As an example of Topological Sort, you can think of compiling multiple OCaml files. Dependencies between files introduce a DAG (as there are no cycles), but the compiler need to process them in an order so that the dependant files would be compiled after their dependencies. This is where Topological Sort comes to the rescue.
Another (somewhat more lively) example is a professor who dresses every morning, having the following dependencies between his clothes to put on:
![_images/clothes.png](_images/clothes.png)
The graph with those dependencies can be encoded as follows:
let clothes_edges = [
(0, 8);
(0, 2);
(8, 2);
(8, 1);
(8, 7);
(3, 7);
(3, 4);
(4, 5);
(7, 5);
(6, 2);
]
while the payloads (i.e., the items of clothes) are given by the following array:
let clothes =
[|
"underpants";
"phone";
"shoes";
"shirt";
"tie";
"jacket";
"socks";
"belt";
"trousers";
|]
We can now instantiate the linked-structure-based graph via the following function:
let read_graph_and_payloads size nvalue elist elabels =
let open AdjacencyGraphs in
let g = mk_graph size in
for i = 0 to g.size - 1 do
set_payload g i nvalue.(i)
done;
List.iter (fun (s, d) -> add_edge g s d) elist;
List.iter (fun (s, d, l) -> set_edge_label g s d l) elabels;
LinkedGraphs.from_simple_adjacency_graph g
let clothes_graph =
read_graph_and_payloads 9 clothes clothes_edges
([] : (int * int * unit) list)
The image can produced by the following procedure:
let graphviz_with_payload g values out =
let eattrib e = "" in
let vattrib n = values.(n) in
let open Week_10_ReadingFiles in
let ag = LinkedGraphs.to_adjacency_graph g in
let s = graphviz_string_of_graph "digraph" " -> "
vattrib eattrib ag in
write_string_to_file out s
The procedure of the topological sort exploits the time-stamps recorded during DFS. The intuition is as follows: in the absence of cycles, the nodes with the later “exit” timestamp u_out
are the “topological predecessors” of those with smaller timestamps, and, hence, the former should be put earlier in the list. Another way to think of it is that DFS introduces a “parenthesised structure” on the subtrees of the graph, and the nodes up the tree have exit timestamps, corresponding to a parenthesis more “to the right”.
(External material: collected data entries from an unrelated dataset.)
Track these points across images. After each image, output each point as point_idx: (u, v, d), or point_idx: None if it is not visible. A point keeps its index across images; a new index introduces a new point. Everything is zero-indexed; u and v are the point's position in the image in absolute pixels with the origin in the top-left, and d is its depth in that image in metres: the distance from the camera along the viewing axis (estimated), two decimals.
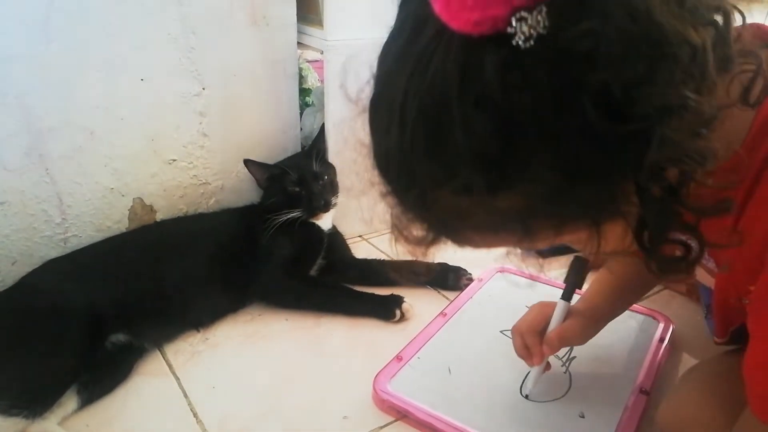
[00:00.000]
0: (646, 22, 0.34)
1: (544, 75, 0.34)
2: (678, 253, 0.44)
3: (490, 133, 0.35)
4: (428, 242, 0.46)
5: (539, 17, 0.33)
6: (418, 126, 0.37)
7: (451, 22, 0.34)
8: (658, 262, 0.43)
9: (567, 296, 0.77)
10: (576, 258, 0.76)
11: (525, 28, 0.33)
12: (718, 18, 0.38)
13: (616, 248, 0.44)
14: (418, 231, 0.45)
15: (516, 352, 0.81)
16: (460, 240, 0.45)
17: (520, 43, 0.33)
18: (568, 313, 0.78)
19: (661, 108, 0.34)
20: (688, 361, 0.93)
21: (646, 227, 0.41)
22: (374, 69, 0.43)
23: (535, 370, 0.81)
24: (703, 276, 0.63)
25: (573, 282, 0.76)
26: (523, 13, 0.33)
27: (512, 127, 0.35)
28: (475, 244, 0.46)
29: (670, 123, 0.35)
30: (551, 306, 0.79)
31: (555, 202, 0.38)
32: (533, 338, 0.79)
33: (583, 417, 0.79)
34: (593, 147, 0.35)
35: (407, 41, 0.38)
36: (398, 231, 0.46)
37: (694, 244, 0.43)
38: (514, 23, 0.33)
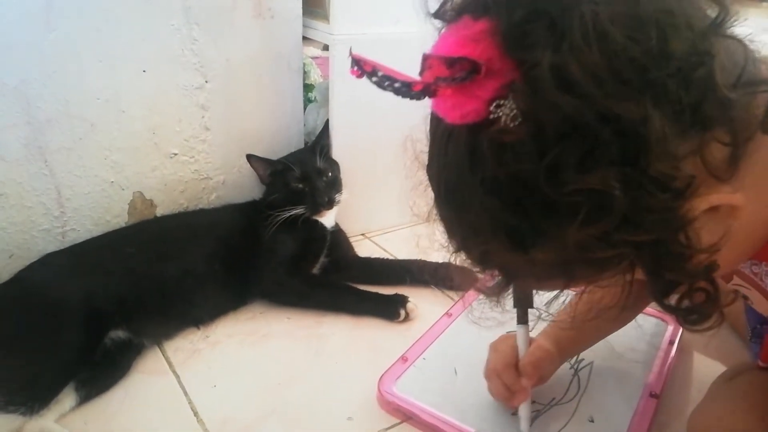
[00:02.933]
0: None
1: (533, 146, 0.36)
2: (698, 299, 0.43)
3: (500, 207, 0.39)
4: (503, 288, 0.49)
5: (513, 101, 0.36)
6: (446, 202, 0.44)
7: (446, 118, 0.39)
8: (682, 315, 0.44)
9: (522, 320, 0.72)
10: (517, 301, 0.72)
11: (507, 111, 0.36)
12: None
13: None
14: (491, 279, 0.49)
15: (496, 397, 0.77)
16: (522, 285, 0.52)
17: (508, 123, 0.36)
18: (535, 338, 0.77)
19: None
20: (698, 365, 0.92)
21: (655, 278, 0.42)
22: None
23: (524, 407, 0.75)
24: (760, 302, 0.60)
25: (523, 303, 0.70)
26: (499, 101, 0.36)
27: (518, 199, 0.38)
28: (536, 288, 0.53)
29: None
30: (513, 337, 0.76)
31: (586, 252, 0.39)
32: (512, 375, 0.75)
33: (592, 421, 0.78)
34: (599, 204, 0.37)
35: (435, 125, 0.43)
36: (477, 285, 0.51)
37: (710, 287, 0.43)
38: (492, 110, 0.36)
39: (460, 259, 0.48)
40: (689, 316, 0.45)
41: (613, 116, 0.35)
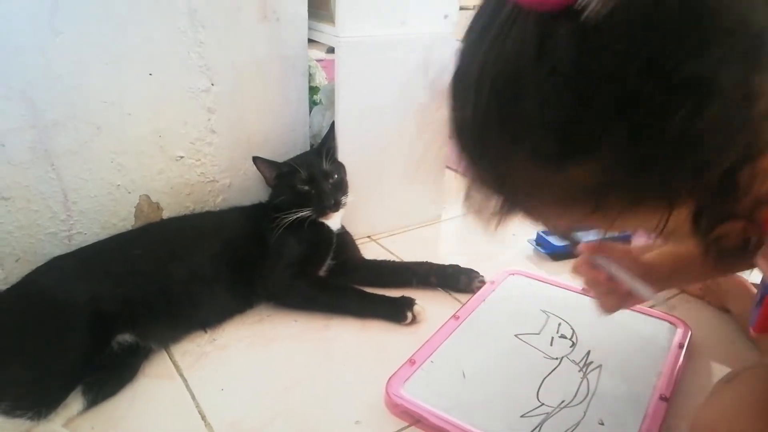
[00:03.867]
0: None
1: (618, 45, 0.34)
2: (736, 241, 0.43)
3: (562, 101, 0.36)
4: (503, 215, 0.46)
5: None
6: (493, 96, 0.39)
7: (523, 1, 0.36)
8: (715, 250, 0.43)
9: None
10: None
11: (594, 2, 0.34)
12: None
13: (677, 230, 0.43)
14: (491, 206, 0.46)
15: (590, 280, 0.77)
16: (534, 213, 0.46)
17: (590, 16, 0.34)
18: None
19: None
20: (707, 367, 0.91)
21: (704, 213, 0.40)
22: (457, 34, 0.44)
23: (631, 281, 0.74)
24: None
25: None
26: None
27: (585, 97, 0.36)
28: (548, 218, 0.47)
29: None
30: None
31: (630, 176, 0.37)
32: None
33: (602, 424, 0.77)
34: (673, 120, 0.35)
35: (488, 18, 0.39)
36: (470, 206, 0.47)
37: (754, 233, 0.42)
38: None
39: (469, 178, 0.45)
40: (728, 257, 0.44)
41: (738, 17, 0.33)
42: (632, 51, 0.34)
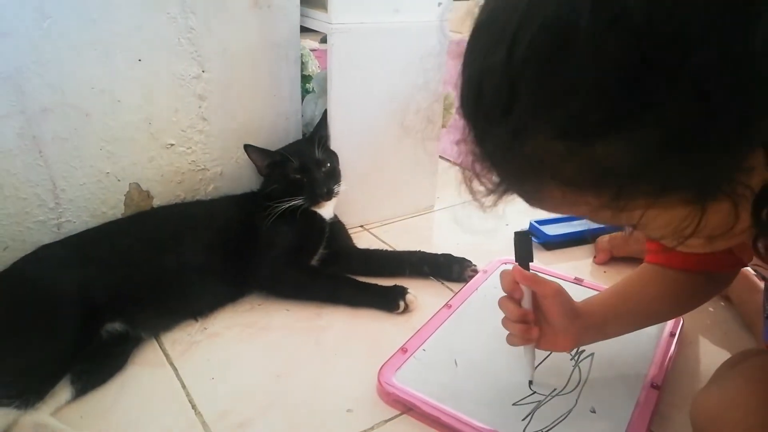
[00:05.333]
0: None
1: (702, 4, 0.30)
2: None
3: (621, 59, 0.31)
4: (499, 195, 0.42)
5: None
6: (535, 43, 0.33)
7: None
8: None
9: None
10: (516, 234, 0.72)
11: None
12: None
13: (713, 232, 0.39)
14: (489, 181, 0.42)
15: (510, 324, 0.75)
16: (535, 196, 0.41)
17: None
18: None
19: None
20: (699, 356, 0.91)
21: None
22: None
23: (527, 350, 0.78)
24: None
25: (522, 260, 0.72)
26: None
27: (646, 58, 0.31)
28: (549, 203, 0.42)
29: None
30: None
31: (665, 159, 0.33)
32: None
33: (594, 412, 0.77)
34: (739, 95, 0.31)
35: None
36: (469, 179, 0.43)
37: None
38: None
39: (462, 147, 0.41)
40: None
41: None
42: (714, 15, 0.30)
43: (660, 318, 0.87)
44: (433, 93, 1.29)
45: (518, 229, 0.72)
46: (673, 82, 0.31)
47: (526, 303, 0.73)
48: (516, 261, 0.72)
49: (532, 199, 0.42)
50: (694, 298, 0.80)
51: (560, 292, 0.72)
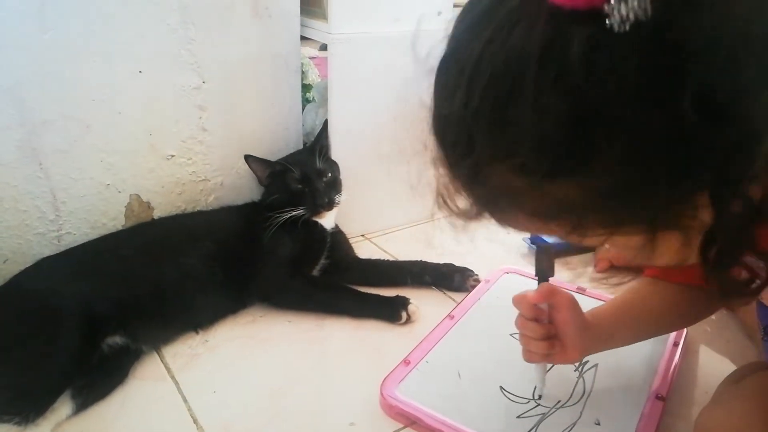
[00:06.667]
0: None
1: (636, 62, 0.31)
2: (743, 276, 0.41)
3: (562, 114, 0.33)
4: (471, 216, 0.44)
5: (643, 2, 0.31)
6: (487, 94, 0.35)
7: None
8: (721, 283, 0.41)
9: None
10: (538, 249, 0.75)
11: (624, 11, 0.31)
12: None
13: (669, 261, 0.42)
14: (462, 203, 0.44)
15: (527, 339, 0.76)
16: (505, 220, 0.44)
17: (615, 24, 0.31)
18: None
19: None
20: (703, 366, 0.91)
21: (715, 244, 0.38)
22: (449, 29, 0.41)
23: (538, 368, 0.78)
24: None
25: (542, 274, 0.73)
26: None
27: (588, 113, 0.33)
28: (520, 227, 0.44)
29: None
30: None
31: (615, 201, 0.36)
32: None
33: (598, 424, 0.76)
34: (675, 149, 0.33)
35: (492, 5, 0.36)
36: (442, 199, 0.45)
37: (761, 268, 0.41)
38: (612, 2, 0.31)
39: (435, 171, 0.44)
40: (730, 287, 0.42)
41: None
42: (653, 71, 0.31)
43: (666, 329, 0.87)
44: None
45: (540, 243, 0.73)
46: (612, 137, 0.33)
47: (545, 318, 0.73)
48: (536, 275, 0.73)
49: (503, 223, 0.45)
50: (696, 309, 0.80)
51: (575, 304, 0.73)
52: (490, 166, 0.38)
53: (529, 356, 0.75)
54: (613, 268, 1.17)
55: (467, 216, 0.45)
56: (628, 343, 0.80)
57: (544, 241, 1.22)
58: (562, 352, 0.74)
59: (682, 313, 0.79)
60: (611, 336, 0.77)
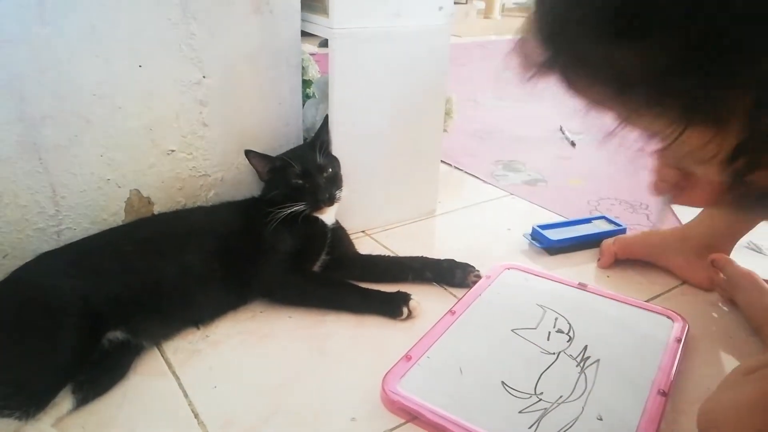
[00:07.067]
0: None
1: None
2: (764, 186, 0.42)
3: None
4: (541, 71, 0.46)
5: None
6: None
7: None
8: (740, 192, 0.43)
9: None
10: None
11: None
12: None
13: (690, 154, 0.43)
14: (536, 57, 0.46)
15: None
16: (568, 76, 0.46)
17: None
18: None
19: None
20: (705, 361, 0.91)
21: (745, 152, 0.39)
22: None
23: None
24: None
25: None
26: None
27: None
28: (591, 96, 0.46)
29: None
30: None
31: (677, 79, 0.37)
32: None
33: (601, 419, 0.76)
34: (743, 34, 0.34)
35: None
36: (518, 52, 0.48)
37: None
38: None
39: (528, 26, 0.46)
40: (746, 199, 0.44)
41: None
42: None
43: None
44: (434, 97, 1.28)
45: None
46: (672, 15, 0.35)
47: None
48: None
49: (576, 88, 0.46)
50: None
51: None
52: (568, 24, 0.41)
53: (656, 186, 0.76)
54: (619, 264, 1.17)
55: (540, 70, 0.46)
56: None
57: (547, 239, 1.22)
58: (695, 191, 0.75)
59: None
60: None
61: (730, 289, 1.03)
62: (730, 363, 0.91)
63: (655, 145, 0.44)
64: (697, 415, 0.68)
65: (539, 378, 0.83)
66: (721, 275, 1.04)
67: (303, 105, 1.28)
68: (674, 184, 0.74)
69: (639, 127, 0.44)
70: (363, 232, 1.30)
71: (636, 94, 0.40)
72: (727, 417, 0.64)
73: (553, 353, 0.88)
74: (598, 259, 1.19)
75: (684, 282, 1.11)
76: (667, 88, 0.38)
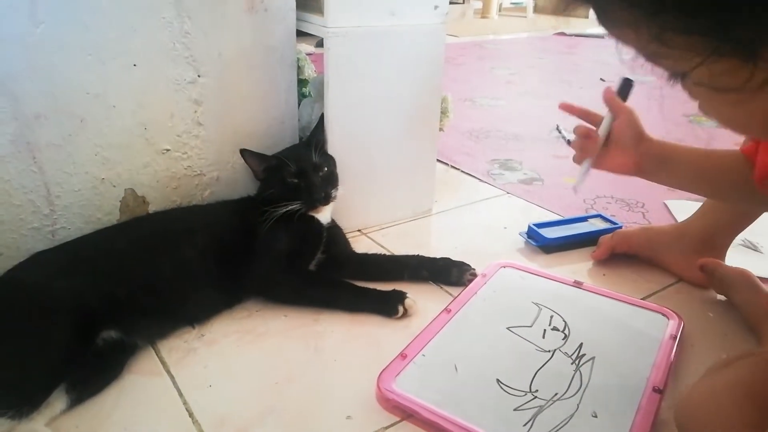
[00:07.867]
0: None
1: None
2: None
3: None
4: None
5: None
6: None
7: None
8: None
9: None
10: (624, 79, 0.89)
11: None
12: None
13: (717, 81, 0.42)
14: None
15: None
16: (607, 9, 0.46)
17: None
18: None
19: None
20: (700, 359, 0.91)
21: None
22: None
23: (585, 163, 0.94)
24: None
25: (621, 94, 0.89)
26: None
27: None
28: (618, 19, 0.45)
29: None
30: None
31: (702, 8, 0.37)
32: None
33: (596, 417, 0.76)
34: None
35: None
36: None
37: None
38: None
39: None
40: None
41: None
42: None
43: (702, 188, 0.94)
44: (429, 96, 1.28)
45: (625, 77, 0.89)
46: None
47: (603, 129, 0.90)
48: (617, 93, 0.89)
49: (604, 15, 0.46)
50: (743, 192, 0.85)
51: (632, 113, 0.88)
52: None
53: (575, 156, 0.93)
54: (614, 263, 1.17)
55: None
56: (675, 184, 0.94)
57: (542, 237, 1.22)
58: (613, 159, 0.85)
59: (732, 182, 0.85)
60: (663, 160, 0.86)
61: (725, 289, 1.03)
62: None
63: (682, 67, 0.43)
64: (675, 410, 0.69)
65: (534, 375, 0.83)
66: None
67: (299, 104, 1.28)
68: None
69: (665, 55, 0.44)
70: (359, 230, 1.30)
71: (668, 15, 0.40)
72: (702, 400, 0.65)
73: (549, 351, 0.89)
74: (593, 252, 1.19)
75: (679, 279, 1.11)
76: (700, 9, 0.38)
The implementation of the topological sort, thus, simply sorts the nodes in the decreasing order of the exit timestamp:
module TopologicalSort = struct
open Week_01
open NodeTable
let get_last_time m n = get_exn @@ get m n
let topo_sort g =
let (_, _, time_map, _) = GraphDFS.dfs g in
get_nodes g |>
List.sort (fun n1 n2 ->
let (_, t1) = get_last_time time_map n1 in
let (_, t2) = get_last_time time_map n2 in
if t1 < t2 then 1
else if t1 > t2 then -1
else 0)
end
For the graph of professor clothes, the topological sort returns the following sequence (which is coherent with the picture above):
utop # let l = TopologicalSort.topo_sort clothes_graph;;
utop # List.iter (fun i -> Printf.printf "%s\n" clothes.(i)) l;;
socks
shirt
tie
underpants
trousers
belt
jacket
phone
shoes
13.1.8. Testing Topological Sort¶
A simple property to check of a topological sort is that for all subsequently positioned nodes (u, v)
in its result, the node u
is not reachable from v
:
let rec all_pairs ls = match ls with
| [] -> []
| _ :: [] -> []
| h1 :: h2 :: t -> (h1, h2) :: (all_pairs (h2 :: t))
let%test _ =
let g = LinkedGraphs.parse_linked_int_graph medium_graph_shape in
let pairs = TopologicalSort.topo_sort g |> all_pairs in
List.for_all pairs ~f:(fun (s, d) -> not (is_reachable g d s))
let%test _ =
let g = clothes_graph in
let pairs = TopologicalSort.topo_sort g |> all_pairs in
List.for_all pairs ~f:(fun (s, d) -> not (is_reachable g d s))